There are good reasons for imagining sterile environments in stories about the future. Space travel requires eliminating things that might float around in zero gravity; clean lines feel “modern” because they contrast with the accumulated mess of everyday existence. But isn’t accumulated mess what defines us as individuals? Forster thought so, and figured we’d grow isolated without it — so, almost a century before computer geeks got around to it, he imagined Skype and the iPad:

“The round plate that she held in her hands began to glow. A faint blue light shot across it, darkening to purple, and presently she could see the image of her son, who lived on the other side of the earth, and he could see her. ‘Kuno, what is it, dearest boy?’ ‘I want to see you not through the Machine,’ said Kuno. ‘I want to speak to you not through the Machine. I see something like you in this plate, but I do not see you. I want you to pay me a visit, so that we can meet face-to-face.’ “

Have a little … face time? The folks at Apple would recognize that. Imagine Forster’s horror if he could see people on a modern city street, avoiding eye contact and bobbing to the beat in their headphones. These days, we think technology is the culprit, but Forster was writing decades before TV started creating couch potatoes, almost a century before parents could complain about computer games turning kids into zombies. And still, his character Vashti doesn’t want to leave her little hexagonal cave. Why would she?
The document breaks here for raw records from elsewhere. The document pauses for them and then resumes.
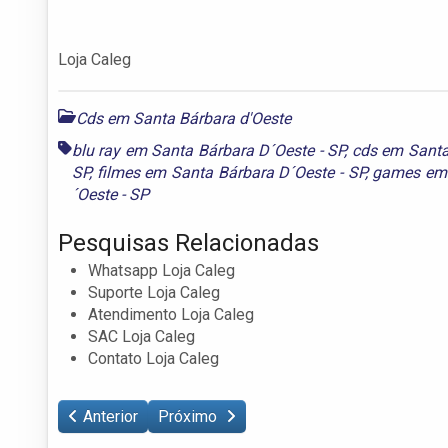
Loja Caleg
Cds em Santa Bárbara d'Oeste
blu ray em Santa Bárbara D´Oeste - SP
,
cds em Santa
SP
,
filmes em Santa Bárbara D´Oeste - SP
,
games em 
´Oeste - SP
Pesquisas Relacionadas
Whatsapp Loja Caleg
Suporte Loja Caleg
Atendimento Loja Caleg
SAC Loja Caleg
Contato Loja Caleg
Anterior
Próximo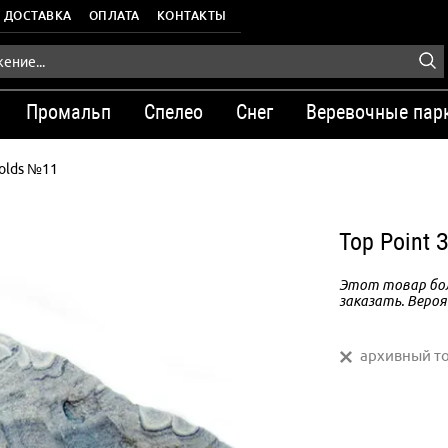
ДОСТАВКА
ОПЛАТА
КОНТАКТЫ
Промальп
Спелео
Снег
Веревочные пар
olds №11
Top Point
Этот товар бол
заказать. Вероя
архивный т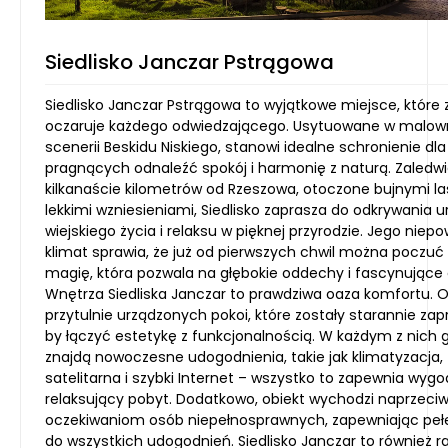
Siedlisko Janczar Pstrągowa
Siedlisko Janczar Pstrągowa to wyjątkowe miejsce, które
oczaruje każdego odwiedzającego. Usytuowane w malown
scenerii Beskidu Niskiego, stanowi idealne schronienie dl
pragnących odnaleźć spokój i harmonię z naturą. Zaledw
kilkanaście kilometrów od Rzeszowa, otoczone bujnymi la
lekkimi wzniesieniami, Siedlisko zaprasza do odkrywania 
wiejskiego życia i relaksu w pięknej przyrodzie. Jego niep
klimat sprawia, że już od pierwszych chwil można poczuć
magię, która pozwala na głębokie oddechy i fascynujące 
Wnętrza Siedliska Janczar to prawdziwa oaza komfortu. O
przytulnie urządzonych pokoi, które zostały starannie za
by łączyć estetykę z funkcjonalnością. W każdym z nich 
znajdą nowoczesne udogodnienia, takie jak klimatyzacja, 
satelitarna i szybki Internet – wszystko to zapewnia wygo
relaksujący pobyt. Dodatkowo, obiekt wychodzi naprzeci
oczekiwaniom osób niepełnosprawnych, zapewniając peł
do wszystkich udogodnień. Siedlisko Janczar to również ra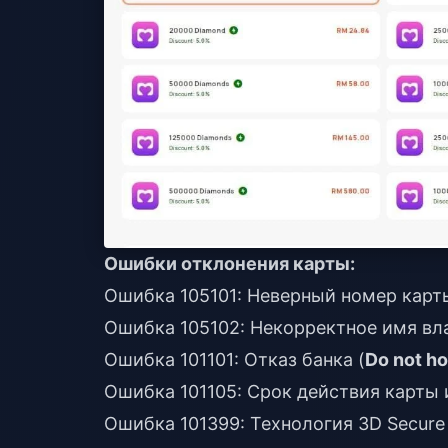
Ошибки отклонения карты:
Ошибка 105101: Неверный номер карт
Ошибка 105102: Некорректное имя вл
Ошибка 101101: Отказ банка (
Do not h
Ошибка 101105: Срок действия карты 
Ошибка 101399: Технология 3D Secure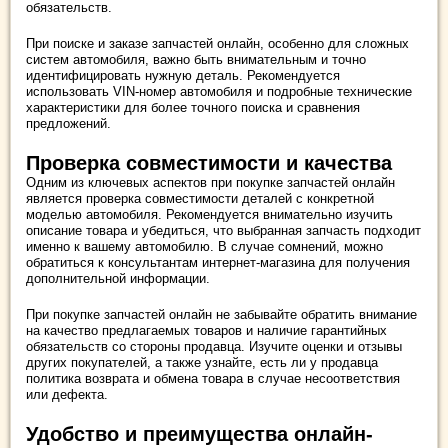
обязательств.
При поиске и заказе запчастей онлайн, особенно для сложных
систем автомобиля, важно быть внимательным и точно
идентифицировать нужную деталь. Рекомендуется
использовать VIN-номер автомобиля и подробные технические
характеристики для более точного поиска и сравнения
предложений.
Проверка совместимости и качества
Одним из ключевых аспектов при покупке запчастей онлайн
является проверка совместимости деталей с конкретной
моделью автомобиля. Рекомендуется внимательно изучить
описание товара и убедиться, что выбранная запчасть подходит
именно к вашему автомобилю. В случае сомнений, можно
обратиться к консультантам интернет-магазина для получения
дополнительной информации.
При покупке запчастей онлайн не забывайте обратить внимание
на качество предлагаемых товаров и наличие гарантийных
обязательств со стороны продавца. Изучите оценки и отзывы
других покупателей, а также узнайте, есть ли у продавца
политика возврата и обмена товара в случае несоответствия
или дефекта.
Удобство и преимущества онлайн-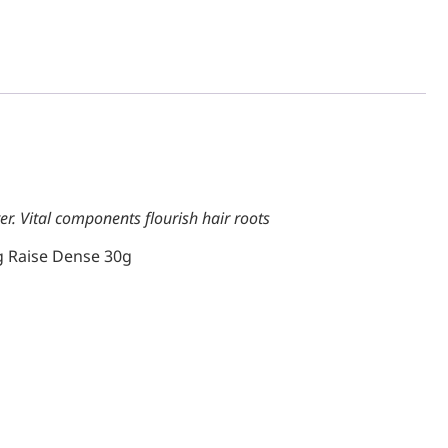
ter. Vital components flourish hair roots
g Raise Dense 30g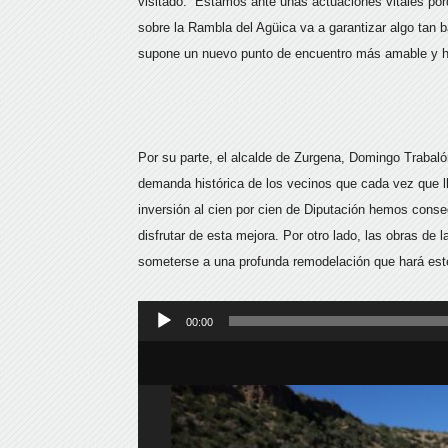
visitado: “Estamos ante unas actuaciones vitales por
sobre la Rambla del Agüica va a garantizar algo tan 
supone un nuevo punto de encuentro más amable y ha
Por su parte, el alcalde de Zurgena, Domingo Trabaló
demanda histórica de los vecinos que cada vez que ll
inversión al cien por cien de Diputación hemos conse
disfrutar de esta mejora. Por otro lado, las obras de 
someterse a una profunda remodelación que hará e
Reproductor
00:00
de
audio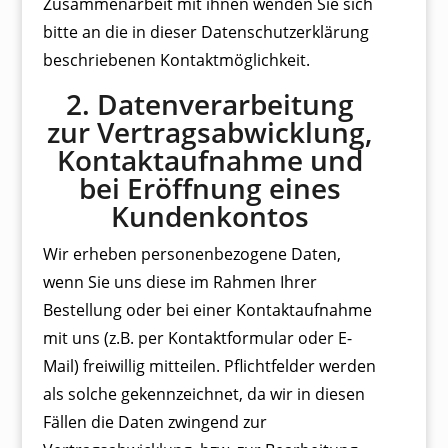
Zusammenarbeit mit ihnen wenden Sie sich
bitte an die in dieser Datenschutzerklärung
beschriebenen Kontaktmöglichkeit.
2. Datenverarbeitung
zur Vertragsabwicklung,
Kontaktaufnahme und
bei Eröffnung eines
Kundenkontos
Wir erheben personenbezogene Daten,
wenn Sie uns diese im Rahmen Ihrer
Bestellung oder bei einer Kontaktaufnahme
mit uns (z.B. per Kontaktformular oder E-
Mail) freiwillig mitteilen. Pflichtfelder werden
als solche gekennzeichnet, da wir in diesen
Fällen die Daten zwingend zur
“Kuno’s image in the blue plate faded. For a moment Vashti felt lonely. Then the sight of her room, flooded with radiance and studded with electric buttons, revived her. Buttons to call for food, for music, the button that produced literature. And there were of course the buttons by which she communicated with her friends. Seated in her armchair, she spoke … while they in their armchairs heard her, fairly well … and saw her, fairly well. The clumsy system of public gatherings had been long since abandoned.”

Abandoned for chat rooms? Online dating? We’re almost there, right? Everything virtual until you’re actually in the apartment of a new acquaintance. At which point, what do you do? Scan the bookshelves and glance through the DVDs, looking for clues. Faulkner? Tom Clancy? There by the stereo, is that Sinatra or Sid Vicious?

A friend told me the other day that she had no CDs in her house anymore. All her music was on her iPod. She still has books, but she’s not buying as many as she used to. From the kid stuff in her entertainment center you’d guess she’s a Disney stockholder. But as her family outgrows those videos, so will her living room.

And her kids’ll be growing up in a world without hard copies of a lot of what members of their mother’s generation use to “define” living spaces and to tell people who they are. It’s fashionable to worry about whether these days, the media in people’s lives are supplanting the people in people’s lives, and about what’s getting lost as the world goes digital — all those cool album covers we had as kids, the stacks of paperback sci-fi novels, the toy soldiers. Won’t the next generation be isolated without them — cut off like Vashti, staring at screens all day?

“The room, though it contained nothing, was in touch with all that she cared for in the world.”

The title of Forster’s story, remember is The Machine Stops; it’s about overreliance on devices. But as in most dystopias, technology and the sleek sterile chill of modernity are stand-ins for the real culprit. Our anxiety is primordial — given voice in literature and art since whenever it was that people first gathered together. In caves maybe.

Once you’ve felt the comfort of society, you worry about losing it. So to remind yourself of how you’re connected, you gather things around. And you cling to them, not so you won’t lose them, or lose what makes you you, but so you won’t lose the connections they represent. The fear is of emptiness — but of emptiness inside us, not of empty rooms.